Popular Indian activist Anna Hazare, who spearheaded a mass movement against corruption in India in 2012, and has modeled his non-violent protests on Gandhian principles, will arrive in the U.S. on Aug. 16, for a two-week visit during which he will attend the India Day parade in New York, and criss-cross the country to meet with local leaders and the Indian diaspora.
Hazare, 76, mobilized the Indian middle class in the summer of 2012 against systemic corruption, when the country was rattled by a series of scandals including those associated with the Commonwealth Games held in New Delhi in October 2010 and telecom spectrum licensing, which resulted in the loss of tens of billions of dollars to the Indian government.
Hazare will arrive in New York on Friday morning and will attend the India Day parade on Sunday. He is scheduled to visit the Nasdaq exchange for a “bell-ringing ceremony” on Monday followed by a visit to the United Nations headquarters in New York.

○ ○ ○ ○ ○ ○ ○

▸ **Directions**:
**1)** Print every line of the entries that follow, without changing anything.
**2)** Carry on the news piece about Anna Hazare's U.S. visit, starting after its final sentence.
The news piece above has no connection to the entries that follow.

○ ○ ○ ○ ○ ○ ○

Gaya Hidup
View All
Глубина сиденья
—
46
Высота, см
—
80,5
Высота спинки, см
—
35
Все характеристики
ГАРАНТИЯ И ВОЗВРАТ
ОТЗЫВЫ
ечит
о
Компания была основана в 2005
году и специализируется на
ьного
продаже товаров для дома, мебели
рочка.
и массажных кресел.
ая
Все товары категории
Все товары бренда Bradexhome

○ ○ ○ ○ ○ ○ ○

▸ **Responses in order**:
**1)**
Gaya Hidup
View All
Глубина сиденья
—
46
Высота, см
—
80,5
Высота спинки, см
—
35
Все характеристики
ГАРАНТИЯ И ВОЗВРАТ
ОТЗЫВЫ
ечит
о
Компания была основана в 2005
году и специализируется на
ьного
продаже товаров для дома, мебели
рочка.
и массажных кресел.
ая
Все товары категории
Все товары бренда Bradexhome

**2)**
He is scheduled to meet with Delaware Gov. Jack Markell on Tuesday evening and will also visit Philadelphia for a talk at the University of Pennsylvania, before heading to Washington D.C. to meet U.S. lawmakers. In South Carolina, Hazare will meet with Gov. Nikki Haley, who is of Indian descent. Hazare is also scheduled to visit San Francisco and Los Angeles on the West Coast, followed by a trip to Atlanta and Chicago before ending his visit on Aug. 28.
In India, Hazare and his supporters have been pressing the government to adopt the Jan Lokpal Bill, or the Citizen's Ombudsman Bill -- an anti-graft proposal drawn up by prominent civil society activists -- seeking the appointment of an agency similar to the Supreme Court and the Election Commission, which will have complete autonomy in investigating corruption cases.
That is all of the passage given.